Here is Homework PIG Script, technically it works, but is it good?



0
Technically this script does word count.
But because of the way it used GROUP, it does not seem like there would be any way to break it up into separate mappers, so I'm not sure if this a good PIG script.

---WORDCOUNT.PIG
-- load lines, seems about the same as USING TextLoader
LINES = LOAD 'wcdata.txt' AS (line:chararray);
-- TOKENIZE
TOKES = FOREACH LINES GENERATE TOKENIZE(line) AS linelist;
-- tuple of bag of tuple of chararray?? - must flatten out!

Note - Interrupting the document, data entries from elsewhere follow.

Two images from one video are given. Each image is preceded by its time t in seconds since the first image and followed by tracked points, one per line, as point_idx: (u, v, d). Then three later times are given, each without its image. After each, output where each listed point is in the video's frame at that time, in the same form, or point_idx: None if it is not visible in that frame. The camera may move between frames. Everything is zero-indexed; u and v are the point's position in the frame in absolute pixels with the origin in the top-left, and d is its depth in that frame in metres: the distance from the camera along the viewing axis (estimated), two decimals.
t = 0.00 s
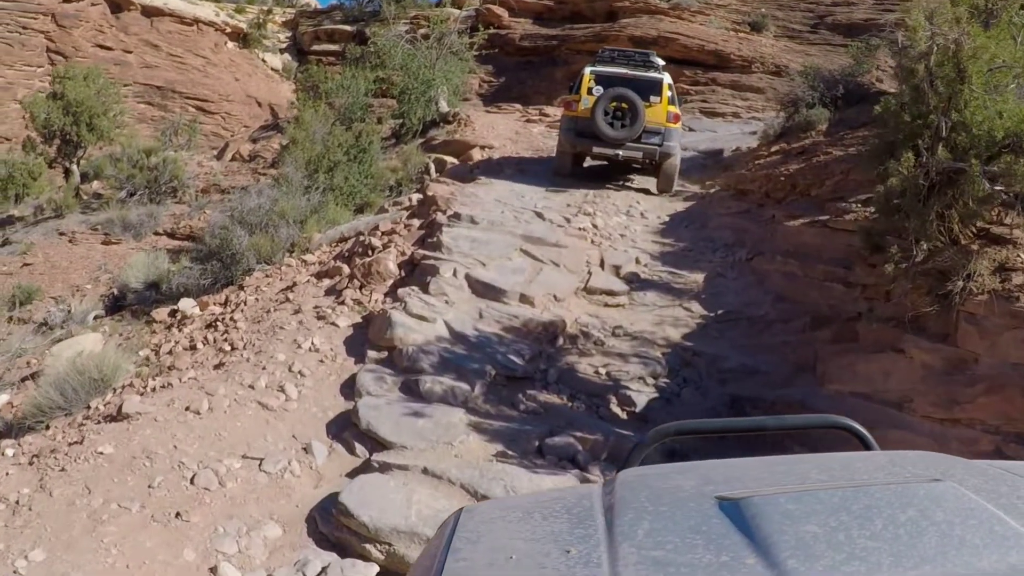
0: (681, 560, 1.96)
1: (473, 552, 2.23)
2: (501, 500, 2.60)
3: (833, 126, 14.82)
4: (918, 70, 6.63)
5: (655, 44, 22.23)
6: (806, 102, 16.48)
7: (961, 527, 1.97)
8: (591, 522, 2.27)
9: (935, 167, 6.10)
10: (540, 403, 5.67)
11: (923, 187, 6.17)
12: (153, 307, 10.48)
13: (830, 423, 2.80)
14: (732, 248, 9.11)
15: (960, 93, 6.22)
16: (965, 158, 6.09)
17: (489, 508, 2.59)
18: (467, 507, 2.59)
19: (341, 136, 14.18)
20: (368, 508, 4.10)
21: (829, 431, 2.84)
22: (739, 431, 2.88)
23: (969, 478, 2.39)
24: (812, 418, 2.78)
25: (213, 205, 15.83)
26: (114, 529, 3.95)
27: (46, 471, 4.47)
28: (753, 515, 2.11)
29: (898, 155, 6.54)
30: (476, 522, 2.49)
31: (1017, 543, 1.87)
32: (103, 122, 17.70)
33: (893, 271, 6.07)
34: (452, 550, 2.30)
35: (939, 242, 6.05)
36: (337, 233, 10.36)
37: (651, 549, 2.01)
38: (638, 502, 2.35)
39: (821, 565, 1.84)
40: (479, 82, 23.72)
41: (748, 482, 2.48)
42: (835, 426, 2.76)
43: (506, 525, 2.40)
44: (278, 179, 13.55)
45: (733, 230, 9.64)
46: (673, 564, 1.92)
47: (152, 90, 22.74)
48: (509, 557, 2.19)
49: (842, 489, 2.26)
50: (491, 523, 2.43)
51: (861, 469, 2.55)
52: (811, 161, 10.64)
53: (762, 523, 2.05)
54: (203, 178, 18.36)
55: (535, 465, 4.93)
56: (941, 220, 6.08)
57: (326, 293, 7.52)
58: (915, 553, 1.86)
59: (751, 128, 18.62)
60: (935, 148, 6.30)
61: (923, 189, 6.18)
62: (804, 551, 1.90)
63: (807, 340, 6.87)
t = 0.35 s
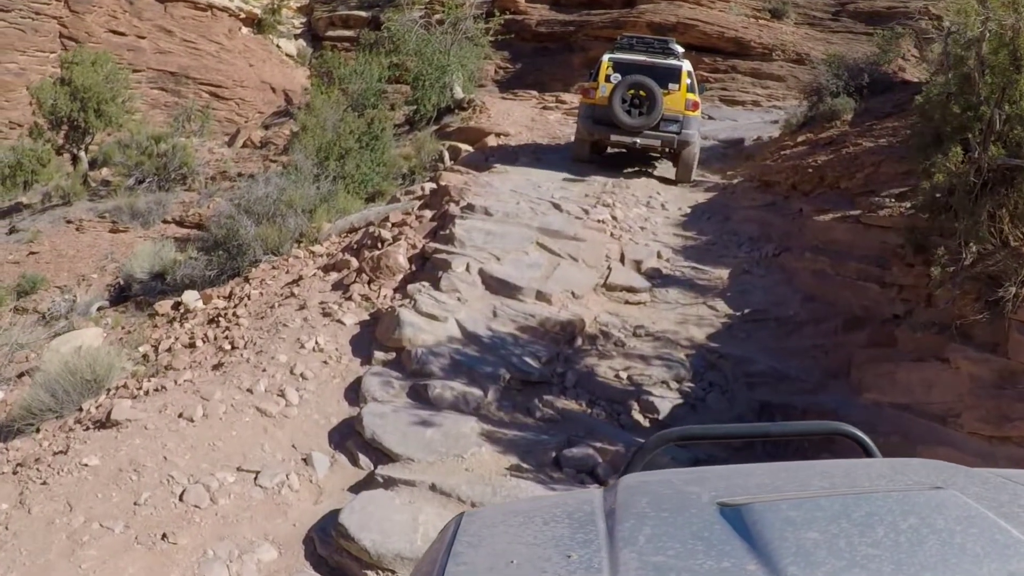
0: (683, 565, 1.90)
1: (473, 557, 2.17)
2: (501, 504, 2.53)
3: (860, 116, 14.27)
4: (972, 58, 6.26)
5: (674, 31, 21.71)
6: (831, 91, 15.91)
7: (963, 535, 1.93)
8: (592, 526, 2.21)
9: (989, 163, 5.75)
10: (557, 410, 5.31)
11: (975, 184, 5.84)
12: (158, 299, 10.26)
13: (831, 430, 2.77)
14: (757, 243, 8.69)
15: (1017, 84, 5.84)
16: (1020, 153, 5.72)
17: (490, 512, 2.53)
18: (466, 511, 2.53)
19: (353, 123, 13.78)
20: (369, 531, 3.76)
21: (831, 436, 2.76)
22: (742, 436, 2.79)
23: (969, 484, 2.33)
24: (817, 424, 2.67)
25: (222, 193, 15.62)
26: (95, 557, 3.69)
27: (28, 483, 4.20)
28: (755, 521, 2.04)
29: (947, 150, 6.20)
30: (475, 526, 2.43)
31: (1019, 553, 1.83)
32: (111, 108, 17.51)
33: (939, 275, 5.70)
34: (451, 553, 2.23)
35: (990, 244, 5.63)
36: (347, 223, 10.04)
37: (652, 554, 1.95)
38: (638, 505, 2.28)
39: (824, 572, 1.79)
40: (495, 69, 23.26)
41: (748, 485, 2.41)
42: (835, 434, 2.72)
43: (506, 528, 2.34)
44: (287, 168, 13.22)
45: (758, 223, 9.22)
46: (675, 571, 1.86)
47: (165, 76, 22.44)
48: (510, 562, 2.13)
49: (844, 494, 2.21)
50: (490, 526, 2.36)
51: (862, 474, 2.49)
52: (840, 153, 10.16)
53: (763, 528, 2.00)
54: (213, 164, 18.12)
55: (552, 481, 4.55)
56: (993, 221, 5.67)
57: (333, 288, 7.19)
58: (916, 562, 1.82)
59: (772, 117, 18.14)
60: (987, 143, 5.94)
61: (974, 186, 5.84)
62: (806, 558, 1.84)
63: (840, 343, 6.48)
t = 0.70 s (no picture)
0: (685, 563, 1.97)
1: (476, 554, 2.26)
2: (504, 502, 2.61)
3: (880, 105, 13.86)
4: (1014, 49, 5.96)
5: (689, 17, 21.27)
6: (850, 79, 15.46)
7: (962, 531, 1.99)
8: (592, 525, 2.28)
9: None
10: (572, 415, 5.05)
11: (1016, 181, 5.56)
12: (163, 290, 10.17)
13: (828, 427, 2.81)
14: (777, 236, 8.37)
15: None
16: None
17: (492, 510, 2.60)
18: (470, 508, 2.61)
19: (362, 110, 13.47)
20: (370, 551, 3.55)
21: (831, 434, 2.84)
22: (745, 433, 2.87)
23: (970, 482, 2.38)
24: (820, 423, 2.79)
25: (229, 181, 15.50)
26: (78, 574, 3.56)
27: (15, 493, 4.06)
28: (754, 519, 2.11)
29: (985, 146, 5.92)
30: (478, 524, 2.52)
31: (1016, 548, 1.89)
32: (117, 95, 17.42)
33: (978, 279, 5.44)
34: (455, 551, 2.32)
35: None
36: (355, 212, 9.79)
37: (654, 551, 2.02)
38: (641, 505, 2.34)
39: (824, 569, 1.86)
40: (508, 55, 22.89)
41: (749, 483, 2.47)
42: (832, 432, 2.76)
43: (510, 526, 2.42)
44: (294, 156, 12.96)
45: (779, 214, 8.90)
46: (676, 567, 1.94)
47: (176, 62, 22.11)
48: (511, 560, 2.21)
49: (844, 493, 2.27)
50: (493, 525, 2.44)
51: (863, 473, 2.52)
52: (863, 143, 9.78)
53: (764, 527, 2.06)
54: (221, 151, 17.97)
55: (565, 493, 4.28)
56: None
57: (339, 283, 6.95)
58: (915, 558, 1.88)
59: (789, 105, 17.76)
60: None
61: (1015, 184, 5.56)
62: (806, 555, 1.91)
63: (868, 344, 6.16)
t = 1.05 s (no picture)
0: (695, 555, 1.87)
1: (486, 548, 2.13)
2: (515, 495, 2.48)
3: (899, 94, 13.50)
4: None
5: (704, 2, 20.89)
6: (867, 66, 15.05)
7: (978, 522, 1.88)
8: (603, 518, 2.16)
9: None
10: (587, 416, 4.80)
11: None
12: (168, 280, 10.07)
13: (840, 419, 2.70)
14: (797, 228, 8.07)
15: None
16: None
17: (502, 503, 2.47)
18: (480, 502, 2.46)
19: (372, 96, 13.22)
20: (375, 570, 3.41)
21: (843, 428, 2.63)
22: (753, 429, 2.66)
23: (983, 472, 2.27)
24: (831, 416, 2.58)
25: (237, 167, 15.33)
26: None
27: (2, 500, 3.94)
28: (766, 510, 2.01)
29: None
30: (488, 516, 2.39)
31: None
32: (124, 80, 17.29)
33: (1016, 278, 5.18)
34: (464, 547, 2.18)
35: None
36: (363, 201, 9.58)
37: (664, 544, 1.92)
38: (651, 495, 2.23)
39: (836, 562, 1.76)
40: (520, 41, 22.60)
41: (761, 471, 2.35)
42: (844, 424, 2.66)
43: (520, 520, 2.28)
44: (302, 143, 12.70)
45: (798, 205, 8.61)
46: (685, 560, 1.84)
47: (186, 47, 21.91)
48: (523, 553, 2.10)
49: (856, 483, 2.16)
50: (504, 517, 2.30)
51: (874, 465, 2.40)
52: (885, 132, 9.40)
53: (773, 518, 1.96)
54: (229, 138, 17.83)
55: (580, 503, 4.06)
56: None
57: (346, 275, 6.74)
58: (930, 550, 1.78)
59: (804, 93, 17.43)
60: None
61: None
62: (819, 547, 1.81)
63: (895, 342, 5.86)
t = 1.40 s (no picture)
0: (698, 552, 1.85)
1: (490, 543, 2.12)
2: (521, 492, 2.47)
3: (911, 86, 13.20)
4: None
5: None
6: (878, 58, 14.71)
7: (982, 519, 1.86)
8: (607, 514, 2.14)
9: None
10: (594, 419, 4.62)
11: None
12: (168, 272, 9.95)
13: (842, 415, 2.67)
14: (809, 223, 7.83)
15: None
16: None
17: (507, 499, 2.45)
18: (484, 497, 2.44)
19: (376, 85, 13.02)
20: None
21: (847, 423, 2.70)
22: (758, 424, 2.74)
23: (986, 470, 2.24)
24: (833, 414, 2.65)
25: (239, 157, 15.17)
26: None
27: None
28: (770, 507, 1.98)
29: None
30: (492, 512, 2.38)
31: None
32: (126, 69, 17.10)
33: None
34: (467, 543, 2.16)
35: None
36: (365, 193, 9.40)
37: (666, 541, 1.90)
38: (654, 491, 2.21)
39: (840, 559, 1.73)
40: (526, 30, 22.32)
41: (764, 469, 2.33)
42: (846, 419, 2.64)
43: (524, 515, 2.26)
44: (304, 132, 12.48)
45: (811, 199, 8.39)
46: (689, 556, 1.82)
47: (191, 36, 21.71)
48: (527, 548, 2.10)
49: (859, 481, 2.13)
50: (507, 514, 2.28)
51: (878, 463, 2.36)
52: (899, 126, 9.12)
53: (777, 516, 1.93)
54: (231, 127, 17.64)
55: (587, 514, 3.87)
56: None
57: (346, 270, 6.58)
58: (933, 546, 1.76)
59: (814, 84, 17.16)
60: None
61: None
62: (821, 543, 1.79)
63: (913, 343, 5.65)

WL = FOREACH TOKES GENERATE FLATTEN(linelist) AS words;
-- wow that actually worked!

WG = GROUP WL BY words;

-- note GROUP command gives key field the name group
-- and the (inner) bag the of what it was grouped by (WL)
WC = FOREACH WG GENERATE group AS word, COUNT(WL) AS ct;

1 Answer(s)


0

hi Chip,

Here is the wordcount Pig script

lines = LOAD 'file.txt' AS (line:chararray);
words = FOREACH lines GENERATE FLATTEN(TOKENIZE(line)) as word;
grouped = GROUP words BY word;
wordcount = FOREACH grouped GENERATE group, COUNT(words);
DUMP wordcount;

Here is the explanation:

first splits each line into words using the TOKENIZE operator. The tokenize function creates a bag of words. Using the FLATTEN function, the bag is converted into a tuple . In the third statement, the words are grouped together so that the count can be computed which is done in fourth statement.

Thanks